Natural language processing (NLP) models often replicate or amplify social bias from training data, raising concerns about fairness. At the same time, their black-box nature makes it difficult for users to recognize biased predictions and for developers to effectively mitigate them. While some studies suggest that input-based explanations can help detect and mitigate bias, others question their reliability in ensuring fairness. Existing research on explainability in fair NLP has been predominantly qualitative, with limited large-scale quantitative analysis. In this work, we conduct the first systematic study of the relationship between explainability and fairness in hate speech detection, focusing on both encoder- and decoder-only models. We examine three key dimensions: (1) identifying biased predictions, (2) selecting fair models, and (3) mitigating bias during model training. Our findings show that input-based explanations can effectively detect biased predictions and serve as useful supervision for reducing bias during training, but they are unreliable for selecting fair models among candidates.Our code is available at https://github.com/Ewanwong/fairness_x_explainability.

Paper Structure

This paper contains 53 sections, 4 equations, 32 figures, 11 tables.

Figures (32)

  • Figure 1: Workflow diagram illustrating the processes used to address each research question.
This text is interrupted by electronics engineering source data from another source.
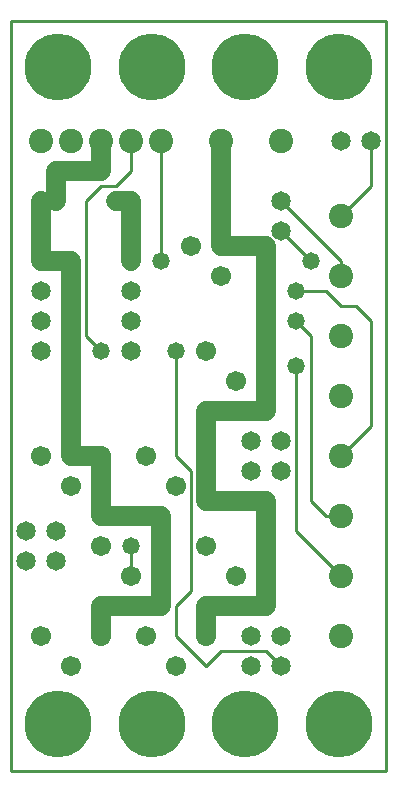
<source format=gbl>
%MOIN*%
%FSLAX25Y25*%
G04 D10 used for Character Trace; *
G04     Circle (OD=.01000) (No hole)*
G04 D11 used for Power Trace; *
G04     Circle (OD=.06700) (No hole)*
G04 D12 used for Signal Trace; *
G04     Circle (OD=.01100) (No hole)*
G04 D13 used for Via; *
G04     Circle (OD=.05800) (Round. Hole ID=.02800)*
G04 D14 used for Component hole; *
G04     Circle (OD=.06500) (Round. Hole ID=.03500)*
G04 D15 used for Component hole; *
G04     Circle (OD=.06700) (Round. Hole ID=.04300)*
G04 D16 used for Component hole; *
G04     Circle (OD=.08100) (Round. Hole ID=.05100)*
G04 D17 used for Component hole; *
G04     Circle (OD=.08900) (Round. Hole ID=.05900)*
G04 D18 used for Component hole; *
G04     Circle (OD=.11300) (Round. Hole ID=.08300)*
G04 D19 used for Component hole; *
G04     Circle (OD=.16000) (Round. Hole ID=.13000)*
G04 D20 used for Component hole; *
G04     Circle (OD=.18300) (Round. Hole ID=.15300)*
G04 D21 used for Component hole; *
G04     Circle (OD=.22291) (Round. Hole ID=.19291)*
%ADD10C,.01000*%
%ADD11C,.06700*%
%ADD12C,.01100*%
%ADD13C,.05800*%
%ADD14C,.06500*%
%ADD15C,.06700*%
%ADD16C,.08100*%
%ADD17C,.08900*%
%ADD18C,.11300*%
%ADD19C,.16000*%
%ADD20C,.18300*%
%ADD21C,.22291*%
%IPPOS*%
%LPD*%
G90*X0Y0D02*D21*X15625Y15625D03*D15*              
X20000Y35000D03*X45000Y45000D03*X30000D03*D11*    
Y55000D01*X50000D01*Y75000D01*D15*D03*D11*        
Y85000D01*X30000D01*Y105000D01*D15*D03*D11*       
X20000D01*Y170000D01*X10000D01*D14*D03*D11*       
Y190000D01*D14*X15000D03*D11*Y200000D01*X30000D01*
Y210000D01*D16*D03*D12*X35000Y195000D02*          
X40000Y200000D01*X30000Y195000D02*X35000D01*      
X25000Y190000D02*X30000Y195000D01*                
X25000Y145000D02*Y190000D01*X30000Y140000D02*     
X25000Y145000D01*D13*X30000Y140000D03*D14*        
X40000Y150000D03*Y140000D03*X10000Y160000D03*     
X40000D03*X10000Y150000D03*Y140000D03*D13*        
X55000D03*D12*Y105000D01*X60000Y100000D01*        
Y60000D01*X55000Y55000D01*Y45000D01*              
X65000Y35000D01*X70000Y40000D01*X85000D01*        
X90000Y35000D01*D14*D03*X80000Y45000D03*X90000D03*
X80000Y35000D03*D21*X109375Y15625D03*X78125D03*   
D11*X65000Y55000D02*X85000D01*X65000Y45000D02*    
Y55000D01*D15*Y45000D03*X55000Y35000D03*          
X75000Y65000D03*D11*X85000Y55000D02*Y75000D01*D15*
D03*D11*Y90000D01*X65000D01*Y105000D01*D15*D03*   
D11*Y120000D01*X85000D01*Y140000D01*D15*D03*D11*  
Y175000D01*X80000D01*D15*D03*D11*X70000D01*       
Y210000D01*D16*D03*D14*X90000Y190000D03*D12*      
X110000Y170000D01*Y165000D01*D16*D03*D12*         
Y155000D02*X105000Y160000D01*X110000Y155000D02*   
X115000D01*X120000Y150000D01*Y115000D01*          
X110000Y105000D01*D16*D03*D12*X105000Y85000D02*   
X100000Y90000D01*X105000Y85000D02*X110000D01*D16* 
D03*D12*X100000Y90000D02*Y145000D01*              
X95000Y150000D01*D13*D03*D12*Y160000D02*          
X105000D01*D13*X95000D03*X100000Y170000D03*D12*   
X90000Y180000D01*D14*D03*D16*X110000Y185000D03*   
D12*X120000Y195000D01*Y210000D01*D14*D03*         
X110000D03*D21*X109375Y234375D03*D16*             
X90000Y210000D03*D21*X78125Y234375D03*D12*        
X125000Y0D02*Y250000D01*X0Y0D02*X125000D01*X0D02* 
Y250000D01*X125000D01*D15*X60000Y175000D03*D16*   
X50000Y210000D03*D12*Y170000D01*D13*D03*D14*      
X40000D03*D11*Y190000D01*X35000D01*D14*D03*D12*   
X40000Y200000D02*Y210000D01*D16*D03*X20000D03*D21*
X15625Y234375D03*X46875D03*D16*X10000Y210000D03*  
D15*X70000Y165000D03*D16*X110000Y145000D03*D15*   
X65000Y140000D03*D13*X95000Y135000D03*D12*        
Y80000D01*X110000Y65000D01*D16*D03*Y45000D03*D14* 
X90000Y100000D03*X80000D03*D15*X65000Y75000D03*   
D14*X90000Y110000D03*X80000D03*D15*               
X55000Y95000D03*D16*X110000Y125000D03*D15*        
X45000Y105000D03*X75000Y130000D03*D21*            
X46875Y15625D03*D13*X40000Y75000D03*D12*Y65000D01*
D15*D03*X30000Y75000D03*D14*X15000Y80000D03*      
Y70000D03*D15*X20000Y95000D03*X10000Y45000D03*D14*
X5000Y80000D03*Y70000D03*D15*X10000Y105000D03*M02*

</source>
Sensitive tokens are shown in blue boxes, and the intensity of the green shading reflects each word’s contribution to the model’s prediction.
  • Figure 2: Fairness correlation results for each explanation method. Occlusion- and L2-based explanations are effective for bias detection across different bias types and models.
  • Figure 3: Rank correlations between validation set average absolute sensitive token reliance and test set individual unfairness. The validation set sizes are 500 for race and gender, and 200 for religion. None of the explanation methods consistently achieve performance on par with the baseline.
  • Figure 4: Average MRR@1 across bias types. Explanation methods perform worse than the baseline in identifying the fairest models.
  • Figure 5: Accuracy and fairness results for bias mitigation using different explanation methods. Each column corresponds to models selected by maximizing the fairness-balanced metric with respect to the indicated bias metric. We find that explanation methods can improve fairness across many metrics while maintaining reasonable task accuracy.